Where to download all exon locations?

  • Filter
  • Time
  • Show
Clear All
new posts

  • Where to download all exon locations?


    I am doing some exome sequencing. Since the capture region is not completely accurate. I would like to compare it with all exon regions to remove the SNP calls outside the exon region.

    Does anyone know where I can find a database or file or all exons with starting and ending location for hg18?


  • #2
    Hi foxyg,

    The UCSC Browser can give you that information:

    Go to the table browser,choose hg18 as assembly
    choose group: Genes and Gene Prediction tracks,
    choose track: UCSC Genes (more isoforms, less accurate) or RefSeqGenes (less isoforms, more accurate)
    choose: output format: BED (or any other format you'd like, but BED can be displayed within the genome browser)
    enter some file name in the text box below and click get output,
    you then get referred to another page, where you may choose to get all exons, additional intron coordinates, jsut coding exons, 5'UTR exons, ...)

    That's it.

    The BED format contains one line per exon (tab-delimited):
    <chromosome><start position><end position><identifier><score, always 0 for the exons as they do not need a score><+/- strand>

    Hope that helps,


    • #3

      did you get results from that! I was looking at something similar, and there are quite a few exons that are not covered by agilent target regions it seems!


      • #4
        The Ensembl API is also very handy for these kinds of tasks, or if you want to avoid scripting all together then BioMART is another option.


        • #5
          exon_coords has more bases than Agilent target region?
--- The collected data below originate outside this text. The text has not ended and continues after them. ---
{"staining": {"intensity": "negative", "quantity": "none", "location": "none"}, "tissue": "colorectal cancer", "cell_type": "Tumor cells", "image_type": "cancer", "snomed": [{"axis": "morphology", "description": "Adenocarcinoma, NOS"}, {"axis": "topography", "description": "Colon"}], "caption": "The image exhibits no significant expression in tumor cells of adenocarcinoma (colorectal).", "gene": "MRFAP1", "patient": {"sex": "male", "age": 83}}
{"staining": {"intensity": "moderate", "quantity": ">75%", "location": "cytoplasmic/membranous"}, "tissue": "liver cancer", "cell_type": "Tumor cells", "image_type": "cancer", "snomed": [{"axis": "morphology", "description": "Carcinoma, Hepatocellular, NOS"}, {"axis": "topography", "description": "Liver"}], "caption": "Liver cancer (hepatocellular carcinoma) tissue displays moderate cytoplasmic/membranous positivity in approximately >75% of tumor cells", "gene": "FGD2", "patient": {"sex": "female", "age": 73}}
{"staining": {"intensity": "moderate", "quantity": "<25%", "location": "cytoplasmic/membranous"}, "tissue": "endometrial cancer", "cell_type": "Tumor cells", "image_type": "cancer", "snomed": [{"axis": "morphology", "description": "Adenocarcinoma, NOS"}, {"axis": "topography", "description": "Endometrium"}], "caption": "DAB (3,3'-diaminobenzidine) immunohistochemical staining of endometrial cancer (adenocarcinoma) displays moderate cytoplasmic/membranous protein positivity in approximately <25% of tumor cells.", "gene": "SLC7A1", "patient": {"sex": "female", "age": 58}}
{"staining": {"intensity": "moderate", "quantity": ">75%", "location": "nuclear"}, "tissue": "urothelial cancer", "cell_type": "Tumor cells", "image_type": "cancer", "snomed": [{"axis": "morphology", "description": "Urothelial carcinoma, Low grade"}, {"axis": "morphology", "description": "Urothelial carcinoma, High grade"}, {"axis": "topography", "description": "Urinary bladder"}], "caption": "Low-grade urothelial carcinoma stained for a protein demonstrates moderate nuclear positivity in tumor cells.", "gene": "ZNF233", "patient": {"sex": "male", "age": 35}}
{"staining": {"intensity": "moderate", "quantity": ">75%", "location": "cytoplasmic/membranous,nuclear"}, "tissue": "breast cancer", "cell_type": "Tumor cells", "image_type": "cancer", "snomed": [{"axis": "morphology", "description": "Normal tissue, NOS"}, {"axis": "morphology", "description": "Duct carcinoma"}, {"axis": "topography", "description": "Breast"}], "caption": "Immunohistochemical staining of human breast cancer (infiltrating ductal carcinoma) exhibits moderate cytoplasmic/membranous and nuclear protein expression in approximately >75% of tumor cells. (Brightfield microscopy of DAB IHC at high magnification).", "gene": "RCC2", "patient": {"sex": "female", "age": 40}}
          I used a different method to generate the exon_coords.bed file from the UCSC refflat.txt file. I used the script from Illumina casava pipeline. This produced a total of 65M bases worth of exonic coordinates. The region targetted by Agilent sure select is 50M bases.

          How are you handling this?


          • #6
            hg18 versus hg19 for exome capture data

            Has anyone looked in detail how the genome build chosen affects the coverage / depth? hg18 vs hg19?

            Also, anyone used human exome capture kit for mouse?


            • #7
              A nice way to download exon coords. But when I download BED file, how to get normal names for genes/exons in its corresponding column (like HOX, SSBP1, etc..)?